My list removes (3) from your list, but is otherwise unchanged.  I remove 
(3) because 2-5% better access latency is nice, but we'd much rather fault 
local base pages and then let khugepaged collapse it into a local hugepage 
when fragmentation is improved or we have freed memory.  That is where we 
can get a much better result, 41% better access latency on Broadwell and 
52% better access latncy on Naples.  I wouldn't trade that for 2-5% 
immediate remote hugepages.

It just so happens that prior to this patch, the implementation of the 
page allocator matches this preference.

> In addition, to prioritize local base pages over remote pages,
> the original huge page allocation has to fail, then kernel can
> fall back to base page allocations. And you will never get remote
> huge pages any more if the local base page allocation fails,
> because there is no way back to huge page allocation after the fallback.
> 

That is exactly what we want, we want khugepaged to collapse memory into 
local hugepages for the big improvement rather than persistently access a 
hugepage remotely; the win of the remote hugepage just isn't substantial 
enough, and the win of the local hugepage is just too great.
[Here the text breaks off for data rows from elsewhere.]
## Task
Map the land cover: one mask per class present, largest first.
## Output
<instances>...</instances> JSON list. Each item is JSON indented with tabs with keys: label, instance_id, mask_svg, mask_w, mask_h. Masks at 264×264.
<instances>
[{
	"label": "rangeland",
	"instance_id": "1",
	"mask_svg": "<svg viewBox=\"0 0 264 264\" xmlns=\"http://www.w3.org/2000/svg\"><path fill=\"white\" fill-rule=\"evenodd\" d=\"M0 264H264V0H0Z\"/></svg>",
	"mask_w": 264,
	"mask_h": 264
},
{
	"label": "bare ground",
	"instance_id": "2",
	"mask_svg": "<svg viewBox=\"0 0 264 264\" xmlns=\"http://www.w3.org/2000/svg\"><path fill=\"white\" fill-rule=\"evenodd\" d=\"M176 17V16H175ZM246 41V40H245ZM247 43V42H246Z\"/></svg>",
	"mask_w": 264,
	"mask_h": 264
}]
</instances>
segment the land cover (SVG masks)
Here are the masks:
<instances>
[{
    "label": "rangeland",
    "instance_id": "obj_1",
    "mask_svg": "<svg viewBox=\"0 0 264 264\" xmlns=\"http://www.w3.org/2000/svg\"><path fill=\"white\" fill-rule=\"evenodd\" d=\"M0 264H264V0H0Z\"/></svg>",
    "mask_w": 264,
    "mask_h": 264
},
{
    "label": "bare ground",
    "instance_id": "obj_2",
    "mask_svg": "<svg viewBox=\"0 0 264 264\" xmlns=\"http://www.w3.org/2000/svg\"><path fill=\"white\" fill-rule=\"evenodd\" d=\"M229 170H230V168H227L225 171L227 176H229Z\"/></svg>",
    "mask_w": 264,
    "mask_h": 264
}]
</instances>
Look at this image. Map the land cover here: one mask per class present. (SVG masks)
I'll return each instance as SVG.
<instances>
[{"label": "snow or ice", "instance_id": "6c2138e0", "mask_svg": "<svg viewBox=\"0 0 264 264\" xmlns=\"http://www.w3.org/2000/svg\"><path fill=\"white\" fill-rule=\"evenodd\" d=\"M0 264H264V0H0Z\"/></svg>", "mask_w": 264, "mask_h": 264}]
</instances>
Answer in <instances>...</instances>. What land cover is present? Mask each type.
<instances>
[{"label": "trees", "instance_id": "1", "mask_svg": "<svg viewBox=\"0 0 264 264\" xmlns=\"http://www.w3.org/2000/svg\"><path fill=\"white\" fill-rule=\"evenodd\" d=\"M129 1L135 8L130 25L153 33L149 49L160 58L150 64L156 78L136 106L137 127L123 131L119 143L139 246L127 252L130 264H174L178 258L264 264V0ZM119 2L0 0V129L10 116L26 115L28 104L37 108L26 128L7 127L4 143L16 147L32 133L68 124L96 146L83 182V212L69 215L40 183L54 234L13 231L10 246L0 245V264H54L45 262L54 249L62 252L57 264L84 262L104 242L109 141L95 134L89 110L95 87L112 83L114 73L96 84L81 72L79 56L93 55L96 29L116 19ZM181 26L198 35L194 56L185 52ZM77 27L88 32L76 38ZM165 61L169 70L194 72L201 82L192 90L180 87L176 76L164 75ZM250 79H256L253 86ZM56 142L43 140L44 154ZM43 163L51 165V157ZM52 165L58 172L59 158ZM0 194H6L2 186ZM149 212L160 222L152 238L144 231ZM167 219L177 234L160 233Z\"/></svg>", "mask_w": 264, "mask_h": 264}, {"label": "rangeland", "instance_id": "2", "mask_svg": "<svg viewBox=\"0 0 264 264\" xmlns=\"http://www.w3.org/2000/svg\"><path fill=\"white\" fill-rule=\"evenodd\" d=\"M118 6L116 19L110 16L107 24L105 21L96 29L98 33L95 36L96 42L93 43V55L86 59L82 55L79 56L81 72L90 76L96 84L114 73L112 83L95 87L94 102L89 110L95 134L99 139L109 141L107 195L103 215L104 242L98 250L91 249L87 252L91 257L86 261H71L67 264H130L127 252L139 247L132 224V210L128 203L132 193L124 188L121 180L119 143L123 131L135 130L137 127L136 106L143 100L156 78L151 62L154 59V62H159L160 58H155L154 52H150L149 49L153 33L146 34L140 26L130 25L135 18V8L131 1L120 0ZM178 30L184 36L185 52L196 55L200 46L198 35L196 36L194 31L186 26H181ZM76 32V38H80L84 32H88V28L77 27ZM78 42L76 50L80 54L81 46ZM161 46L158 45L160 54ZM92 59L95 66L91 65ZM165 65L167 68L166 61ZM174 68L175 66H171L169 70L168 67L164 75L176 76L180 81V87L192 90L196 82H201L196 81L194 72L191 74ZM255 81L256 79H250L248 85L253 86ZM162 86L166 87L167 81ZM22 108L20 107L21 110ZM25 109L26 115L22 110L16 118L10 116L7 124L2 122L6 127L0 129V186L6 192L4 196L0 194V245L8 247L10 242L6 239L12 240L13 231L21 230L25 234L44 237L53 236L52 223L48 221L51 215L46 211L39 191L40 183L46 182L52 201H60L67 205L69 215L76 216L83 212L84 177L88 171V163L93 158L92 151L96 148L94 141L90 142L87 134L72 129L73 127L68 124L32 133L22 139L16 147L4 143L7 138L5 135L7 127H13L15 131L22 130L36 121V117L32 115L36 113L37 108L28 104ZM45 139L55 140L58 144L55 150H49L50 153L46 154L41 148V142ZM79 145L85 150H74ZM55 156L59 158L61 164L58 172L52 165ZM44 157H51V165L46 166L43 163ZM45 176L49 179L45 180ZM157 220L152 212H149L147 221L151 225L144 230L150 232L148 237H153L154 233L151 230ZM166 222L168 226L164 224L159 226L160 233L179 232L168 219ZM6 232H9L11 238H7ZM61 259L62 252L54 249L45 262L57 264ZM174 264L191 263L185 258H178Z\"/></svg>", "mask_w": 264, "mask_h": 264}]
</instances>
> > I'd like to know, specifically:
> > 
> >  - what measurable affect my patch has that is better solved with removing
> >    __GFP_THISNODE on systems where remote memory is also fragmented?
> > 
> >  - what platforms benefit from remote access to hugepages vs accessing
> >    local small pages (I've asked this maybe 4 or 5 times now)?
> > 
> >  - how is reclaiming (and possibly thrashing) memory helpful if compaction
> >    fails to free an entire pageblock due to slab fragmentation due to low
> >    on memory conditions and the page allocator preference to return node-
> >    local memory?
> > 
> >  - how is reclaiming (and possibly thrashing) memory helpful if compaction
> >    cannot access the memory reclaimed because the freeing scanner has
> >    already passed by it, or the migration scanner has passed by it, since
> >    this reclaim is not targeted to pages it can find?
> > 
> >  - what metrics can be introduced to the page allocator so that we can
> >    determine that reclaiming (and possibly thrashing) memory will result
> >    in a hugepage being allocated?
> 
> The slab fragmentation and whether reclaim/compaction can help form
> huge pages seem to orthogonal to this patch, which tries to decide
> the priority between locality and huge pages.
> 

It's not orthogonal to the problem being reported which requires local 
memory pressure.  If there is no memory pressure, compaction often can 
succeed without reclaim because the freeing scanner can find target 
memory and the migration scanner can make a pageblock free.  Under memory 
pressure, however, where Andrea is experiencing the thrashing of the local 
node, by this time it can be inferred that slab pages have already fallen 
bcak to MIGRATE_MOVABLE pageblocks.  There is nothing preventing it under 
memory pressure because of the preference to return local memory over 
fragmenting pageblocks.

So the point of slab fragmentation, which typically exists locally when 
there is memory pressure, is that we cannot ascertain whether memory 
compaction even with reclaim will be successful.  Not only because the 
freeing scanner cannot access reclaimed memory, but also because we have 
no feedback from compaction to determine whether the work will be useful.  
Thrashing the local node, migrating COMPACT_CLUSTER_MAX pages, finding one 
slab page sitting in the pageblock, and continuing is not a good use of 
the allocator's time.  This is true of both MADV_HUGEPAGE and 
non-MADV_HUGEPAGE regions.

For reclaim to be considered, we should ensure that work is useful to 
compaction.  That ability is non-existant.  The worst case scenario is you 
thrash the local node and still cannot allocate a hugepage.